Se l’Europa vuole cambiare questa situazione sarà necessario non soltanto aumentare gli investimenti nella difesa, ma anche sviluppare un proprio complesso militare industriale, cosa che potrebbe richiedere anni se non decenni come più volte sottolineato nelle pagine di riviste come il Financial Times.
Gli animi degli europei
“L’Europa deve cominciare a ragionare con la consapevolezza di condividere lo stesso destino, come una sola nazione, fatta dai popoli che la compongono, che si riconoscono uniti pur nella diversità”. Comincia così la lettera di Marco Nicolò Perinelli, giornalista e sindaco trentino, sulle pagine de L’Adige. Un invito tra i tanti a reagire con la forza dell’unità, trovando la coesione necessaria a maggior ragione nelle crisi comuni perché un’Europa unita e democratica rimane l’unica speranza.
Su questa scia arriva anche il pensiero del giornalista Alessandro Sahebi che sostiene che una posizione di pacifica inerzia non sia più realistica, anche se questo non significa per forza aderire a spinte guerrafondaie.
Questo riflette gli umori del nostro Paese. Secondo un sondaggio pubblicato da Youtrend per SkyTG24 gli italiani hanno posizioni diverse sull’aumento delle spese per il riarmo. Sarebbero infatti in egual misura favorevoli e contrari all’aumento delle spese per la difesa, ma con differenze interne che riguardano non solo i partiti di opposizione ma anche quelli di maggioranza.
Tra i contrari, ci sono soprattutto i sostenitori del Movimento Cinque Stelle. Il sondaggio suggerisce anche che la maggioranza, il 41% degli italiani, è contraria all’invio di soldati italiani in Ucraina, a meno che non si tratti di una missione di pace a guida ONU (soluzione esclusa dalla Russia).

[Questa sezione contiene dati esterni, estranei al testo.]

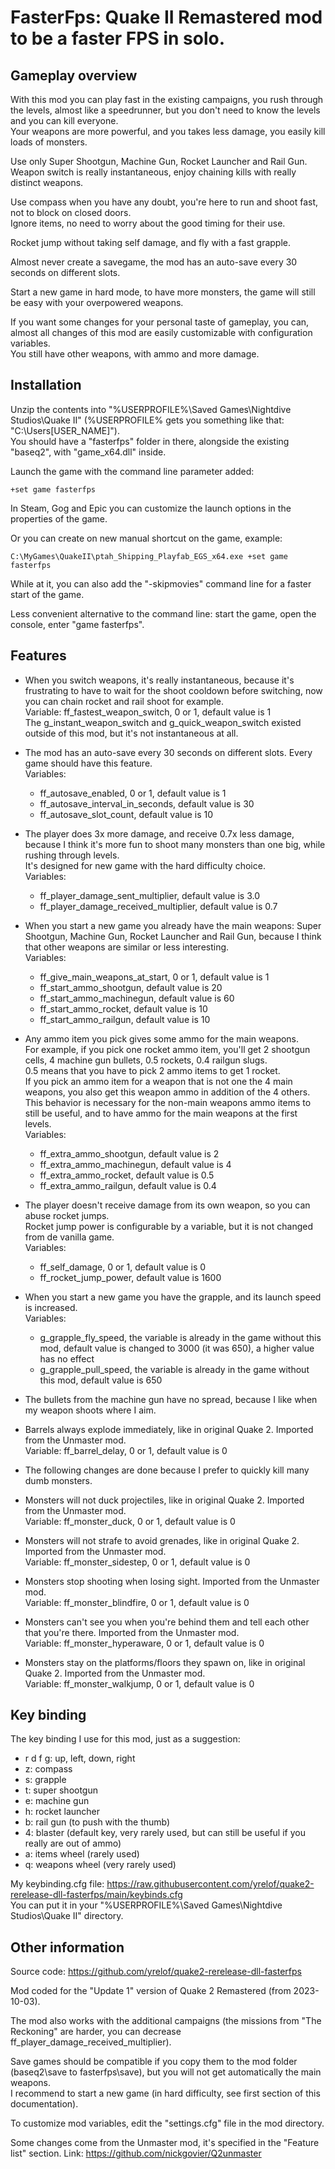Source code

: # FasterFps: Quake II Remastered mod to be a faster FPS in solo.  

## Gameplay overview

With this mod you can play fast in the existing campaigns, you rush through the levels, almost like a speedrunner, but you don't need to know the levels and you can kill everyone.  
Your weapons are more powerful, and you takes less damage, you easily kill loads of monsters.  

Use only Super Shootgun, Machine Gun, Rocket Launcher and Rail Gun.  
Weapon switch is really instantaneous, enjoy chaining kills with really distinct weapons.  

Use compass when you have any doubt, you're here to run and shoot fast, not to block on closed doors.  
Ignore items, no need to worry about the good timing for their use.  

Rocket jump without taking self damage, and fly with a fast grapple.  

Almost never create a savegame, the mod has an auto-save every 30 seconds on different slots.  

Start a new game in hard mode, to have more monsters, the game will still be easy with your overpowered weapons.  

If you want some changes for your personal taste of gameplay, you can, almost all changes of this mod are easily customizable with configuration variables.  
You still have other weapons, with ammo and more damage.  

## Installation

Unzip the contents into "%USERPROFILE%\Saved Games\Nightdive Studios\Quake II\" (%USERPROFILE% gets you something like that: "C:\Users\[USER_NAME]\").  
You should have a "fasterfps" folder in there, alongside the existing "baseq2", with "game_x64.dll" inside.  

Launch the game with the command line parameter added:  
```
+set game fasterfps
```
In Steam, Gog and Epic you can customize the launch options in the properties of the game.  

Or you can create on new manual shortcut on the game, example:  
```
C:\MyGames\QuakeII\ptah_Shipping_Playfab_EGS_x64.exe +set game fasterfps
```

While at it, you can also add the "-skipmovies" command line for a faster start of the game.  

Less convenient alternative to the command line: start the game, open the console, enter "game fasterfps".  

## Features

- When you switch weapons, it's really instantaneous, because it's frustrating to have to wait for the shoot cooldown before switching, now you can chain rocket and rail shoot for example.  
Variable: ff_fastest_weapon_switch, 0 or 1, default value is 1  
The g_instant_weapon_switch and g_quick_weapon_switch existed outside of this mod, but it's not instantaneous at all.  

- The mod has an auto-save every 30 seconds on different slots. Every game should have this feature.  
Variables:  
  - ff_autosave_enabled, 0 or 1, default value is 1  
  - ff_autosave_interval_in_seconds, default value is 30  
  - ff_autosave_slot_count, default value is 10  

- The player does 3x more damage, and receive 0.7x less damage, because I think it's more fun to shoot many monsters than one big, while rushing through levels.  
It's designed for new game with the hard difficulty choice.  
Variables:  
  - ff_player_damage_sent_multiplier, default value is 3.0  
  - ff_player_damage_received_multiplier, default value is 0.7  

- When you start a new game you already have the main weapons: Super Shootgun, Machine Gun, Rocket Launcher and Rail Gun, because I think that other weapons are similar or less interesting.  
Variables:  
  - ff_give_main_weapons_at_start, 0 or 1, default value is 1  
  - ff_start_ammo_shootgun, default value is 20  
  - ff_start_ammo_machinegun, default value is 60  
  - ff_start_ammo_rocket, default value is 10  
  - ff_start_ammo_railgun, default value is 10  

- Any ammo item you pick gives some ammo for the main weapons.  
For example, if you pick one rocket ammo item, you'll get 2 shootgun cells, 4 machine gun bullets, 0.5 rockets, 0.4 railgun slugs.  
0.5 means that you have to pick 2 ammo items to get 1 rocket.  
If you pick an ammo item for a weapon that is not one the 4 main weapons, you also get this weapon ammo in addition of the 4 others.  
This behavior is necessary for the non-main weapons ammo items to still be useful, and to have ammo for the main weapons at the first levels.  
Variables:  
  - ff_extra_ammo_shootgun, default value is 2  
  - ff_extra_ammo_machinegun, default value is 4   
  - ff_extra_ammo_rocket, default value is 0.5  
  - ff_extra_ammo_railgun, default value is 0.4  

- The player doesn't receive damage from its own weapon, so you can abuse rocket jumps.  
Rocket jump power is configurable by a variable, but it is not changed from de vanilla game.  
Variables:  
  - ff_self_damage, 0 or 1, default value is 0  
  - ff_rocket_jump_power, default value is 1600  

- When you start a new game you have the grapple, and its launch speed is increased.  
Variables:  
  - g_grapple_fly_speed, the variable is already in the game without this mod, default value is changed to 3000 (it was 650), a higher value has no effect  
  - g_grapple_pull_speed, the variable is already in the game without this mod, default value is 650  

- The bullets from the machine gun have no spread, because I like when my weapon shoots where I aim.  

- Barrels always explode immediately, like in original Quake 2. Imported from the Unmaster mod.  
Variable: ff_barrel_delay, 0 or 1, default value is 0  

- The following changes are done because I prefer to quickly kill many dumb monsters.  

- Monsters will not duck projectiles, like in original Quake 2. Imported from the Unmaster mod.  
Variable: ff_monster_duck, 0 or 1, default value is 0  

- Monsters will not strafe to avoid grenades, like in original Quake 2. Imported from the Unmaster mod.  
Variable: ff_monster_sidestep, 0 or 1, default value is 0  

- Monsters stop shooting when losing sight. Imported from the Unmaster mod.  
Variable: ff_monster_blindfire, 0 or 1, default value is 0  

- Monsters can't see you when you're behind them and tell each other that you're there. Imported from the Unmaster mod.  
Variable: ff_monster_hyperaware, 0 or 1, default value is 0  

- Monsters stay on the platforms/floors they spawn on, like in original Quake 2. Imported from the Unmaster mod.  
Variable: ff_monster_walkjump, 0 or 1, default value is 0  

## Key binding

The key binding I use for this mod, just as a suggestion:  
- r d f g: up, left, down, right  
- z: compass  
- s: grapple  
- t: super shootgun  
- e: machine gun  
- h: rocket launcher  
- b: rail gun (to push with the thumb)  
- 4: blaster (default key, very rarely used, but can still be useful if you really are out of ammo)  
- a: items wheel (rarely used)  
- q: weapons wheel (very rarely used)  

My keybinding.cfg file: https://raw.githubusercontent.com/yrelof/quake2-rerelease-dll-fasterfps/main/keybinds.cfg  
You can put it in your "%USERPROFILE%\Saved Games\Nightdive Studios\Quake II\" directory.

## Other information

Source code: https://github.com/yrelof/quake2-rerelease-dll-fasterfps  

Mod coded for the "Update 1" version of Quake 2 Remastered (from 2023-10-03).  

The mod also works with the additional campaigns (the missions from "The Reckoning" are harder, you can decrease ff_player_damage_received_multiplier).

Save games should be compatible if you copy them to the mod folder (baseq2\save to fasterfps\save), but you will not get automatically the main weapons.  
I recommend to start a new game (in hard difficulty, see first section of this documentation).  

To customize mod variables, edit the "settings.cfg" file in the mod directory.

Some changes come from the Unmaster mod, it's specified in the "Feature list" section. Link: https://github.com/nickgovier/Q2unmaster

Italia, debiti e fondi di coesione
Questa corsa agli investimenti nei comparti della difesa rischia di mettere in secondo piano altre politiche e sostituire altri settori produttivi che non stanno andando bene. Le risorse finanziarie assegnate all’Italia nell’ambito delle politiche di coesione per il ciclo 2021-2027, ammontano complessivamente a 140,8 miliardi di euro, ma l’Italia è contraria a dirottare tali fondi sulla difesa, ha spiegato la presidente del Consiglio.

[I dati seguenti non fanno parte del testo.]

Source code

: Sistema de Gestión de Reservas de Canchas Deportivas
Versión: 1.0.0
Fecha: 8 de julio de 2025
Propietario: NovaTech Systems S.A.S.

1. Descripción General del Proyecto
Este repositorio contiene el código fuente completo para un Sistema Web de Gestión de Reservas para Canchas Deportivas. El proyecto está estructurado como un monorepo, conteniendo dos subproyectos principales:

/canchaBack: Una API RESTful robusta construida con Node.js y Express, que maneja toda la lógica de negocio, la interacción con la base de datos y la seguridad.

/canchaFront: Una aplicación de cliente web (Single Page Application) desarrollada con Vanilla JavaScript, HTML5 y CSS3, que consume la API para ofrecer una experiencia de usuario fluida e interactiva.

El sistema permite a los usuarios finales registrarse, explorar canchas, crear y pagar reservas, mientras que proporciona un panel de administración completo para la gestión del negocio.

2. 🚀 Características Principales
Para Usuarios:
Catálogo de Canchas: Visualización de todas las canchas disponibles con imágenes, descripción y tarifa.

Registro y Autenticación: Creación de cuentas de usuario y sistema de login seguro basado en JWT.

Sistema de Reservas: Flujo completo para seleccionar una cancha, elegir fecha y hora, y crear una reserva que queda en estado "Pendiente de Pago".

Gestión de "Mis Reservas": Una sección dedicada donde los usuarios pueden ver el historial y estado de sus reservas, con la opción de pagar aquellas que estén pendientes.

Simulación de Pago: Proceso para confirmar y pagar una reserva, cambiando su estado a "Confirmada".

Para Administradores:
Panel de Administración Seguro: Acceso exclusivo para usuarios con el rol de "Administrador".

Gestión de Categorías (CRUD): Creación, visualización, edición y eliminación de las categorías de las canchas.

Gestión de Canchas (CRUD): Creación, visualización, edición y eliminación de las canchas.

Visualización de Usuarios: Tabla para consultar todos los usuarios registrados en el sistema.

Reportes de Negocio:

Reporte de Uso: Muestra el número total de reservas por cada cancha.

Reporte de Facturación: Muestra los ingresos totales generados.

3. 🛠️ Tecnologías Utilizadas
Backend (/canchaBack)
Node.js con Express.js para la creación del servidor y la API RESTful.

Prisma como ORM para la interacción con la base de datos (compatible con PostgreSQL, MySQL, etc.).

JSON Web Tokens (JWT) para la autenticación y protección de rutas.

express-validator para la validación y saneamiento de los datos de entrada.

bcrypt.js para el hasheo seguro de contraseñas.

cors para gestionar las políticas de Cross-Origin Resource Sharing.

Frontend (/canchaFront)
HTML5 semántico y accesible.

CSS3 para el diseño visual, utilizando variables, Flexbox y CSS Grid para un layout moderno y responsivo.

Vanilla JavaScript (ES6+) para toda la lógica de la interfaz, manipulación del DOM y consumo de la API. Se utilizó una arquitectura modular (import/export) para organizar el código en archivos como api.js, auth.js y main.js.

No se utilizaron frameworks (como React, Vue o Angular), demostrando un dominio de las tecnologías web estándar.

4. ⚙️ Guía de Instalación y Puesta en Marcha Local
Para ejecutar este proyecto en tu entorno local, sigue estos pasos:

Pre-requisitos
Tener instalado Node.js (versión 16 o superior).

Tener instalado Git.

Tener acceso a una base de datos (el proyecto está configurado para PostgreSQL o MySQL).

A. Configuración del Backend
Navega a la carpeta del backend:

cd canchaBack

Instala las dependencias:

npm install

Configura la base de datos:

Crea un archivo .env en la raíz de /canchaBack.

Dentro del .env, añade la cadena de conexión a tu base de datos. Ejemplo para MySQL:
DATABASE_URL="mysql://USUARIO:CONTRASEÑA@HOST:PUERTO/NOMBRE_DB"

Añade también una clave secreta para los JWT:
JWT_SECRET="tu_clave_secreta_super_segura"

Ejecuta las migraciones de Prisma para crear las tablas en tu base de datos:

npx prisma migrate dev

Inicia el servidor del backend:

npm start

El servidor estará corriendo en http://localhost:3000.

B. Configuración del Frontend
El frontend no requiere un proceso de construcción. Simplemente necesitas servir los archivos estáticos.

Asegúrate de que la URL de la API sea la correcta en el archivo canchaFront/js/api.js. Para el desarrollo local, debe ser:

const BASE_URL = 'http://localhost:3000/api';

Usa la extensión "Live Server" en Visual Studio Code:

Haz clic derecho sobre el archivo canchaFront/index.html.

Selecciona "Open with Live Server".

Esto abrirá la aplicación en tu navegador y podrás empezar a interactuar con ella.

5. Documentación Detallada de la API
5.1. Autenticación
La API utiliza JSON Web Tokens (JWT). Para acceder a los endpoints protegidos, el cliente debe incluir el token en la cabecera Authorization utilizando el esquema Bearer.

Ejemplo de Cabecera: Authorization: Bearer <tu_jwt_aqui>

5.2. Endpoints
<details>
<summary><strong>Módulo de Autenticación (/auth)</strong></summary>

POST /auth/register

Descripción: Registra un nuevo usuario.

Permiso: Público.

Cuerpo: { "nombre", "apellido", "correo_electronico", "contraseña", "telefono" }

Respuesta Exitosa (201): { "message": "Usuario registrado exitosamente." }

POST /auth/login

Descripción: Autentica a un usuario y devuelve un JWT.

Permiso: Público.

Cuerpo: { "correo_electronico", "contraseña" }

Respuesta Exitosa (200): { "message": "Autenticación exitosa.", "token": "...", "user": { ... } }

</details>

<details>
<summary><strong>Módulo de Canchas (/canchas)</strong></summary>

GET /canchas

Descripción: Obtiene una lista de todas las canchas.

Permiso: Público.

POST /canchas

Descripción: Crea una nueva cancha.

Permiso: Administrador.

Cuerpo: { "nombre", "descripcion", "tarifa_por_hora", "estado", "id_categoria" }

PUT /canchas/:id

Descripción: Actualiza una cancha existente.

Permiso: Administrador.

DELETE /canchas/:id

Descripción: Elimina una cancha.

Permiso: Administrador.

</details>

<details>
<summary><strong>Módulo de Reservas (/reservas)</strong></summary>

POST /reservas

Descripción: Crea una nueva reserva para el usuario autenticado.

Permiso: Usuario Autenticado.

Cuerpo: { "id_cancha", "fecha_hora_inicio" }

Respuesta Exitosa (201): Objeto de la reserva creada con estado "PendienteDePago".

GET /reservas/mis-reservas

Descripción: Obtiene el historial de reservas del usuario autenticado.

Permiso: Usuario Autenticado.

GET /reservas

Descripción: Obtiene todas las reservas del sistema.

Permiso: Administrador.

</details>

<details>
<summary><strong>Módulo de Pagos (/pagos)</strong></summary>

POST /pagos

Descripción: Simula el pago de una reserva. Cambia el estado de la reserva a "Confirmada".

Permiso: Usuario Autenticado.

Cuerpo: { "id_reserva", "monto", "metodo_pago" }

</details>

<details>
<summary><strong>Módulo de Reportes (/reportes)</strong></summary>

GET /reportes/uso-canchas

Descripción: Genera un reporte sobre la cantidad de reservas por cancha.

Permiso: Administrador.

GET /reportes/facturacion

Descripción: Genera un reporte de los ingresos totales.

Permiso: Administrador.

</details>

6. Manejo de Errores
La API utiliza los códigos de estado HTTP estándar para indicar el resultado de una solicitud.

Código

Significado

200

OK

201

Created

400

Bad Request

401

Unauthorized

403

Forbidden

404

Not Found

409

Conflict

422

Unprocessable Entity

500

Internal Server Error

La proposta è perciò quella di fare più debito nazionale e comunitario per una difesa comune europea e sostenere l’Ucraina. Per l’Italia si tratterebbe di 30 miliardi supplementari (ricorrenti su base annua) per la difesa che andrebbero a formare debito e che poi dovranno essere rimborsati. Scenario accolto positivamente dall’esecutivo mostrando però preoccupazioni per la formazione di ulteriore debito. Il ministro dell’Economia Giancarlo Giorgetti ha ribadito che, se anche le regole europee ora consentono di fare maggiore debito senza incorrere nelle sanzioni normalmente previste per chi non rispetta i margini, c’è comunque da tenere in considerazione il giudizio dei mercati finanziari che sarebbero meno incoraggiati a puntare sull’Italia per le loro attività commerciali o imprenditoriali e a comprare titoli di Stato alle condizioni attuali.
Meloni si è inoltre mostrata scettica sulle reali possibilità che l’Europa riesca a rendersi indipendente dagli Stati Uniti sul piano militare. Escludendo la possibilità che vengano schierate truppe italiane, ha insistito affinché l’articolo 5 della NATO venga esteso all’Ucraina anche senza che il paese faccia parte dell’Alleanza. L’Articolo 5, lo ricordiamo, è quello secondo cui un attacco armato contro un paese membro deve essere considerato come un attacco diretto contro tutte le parti.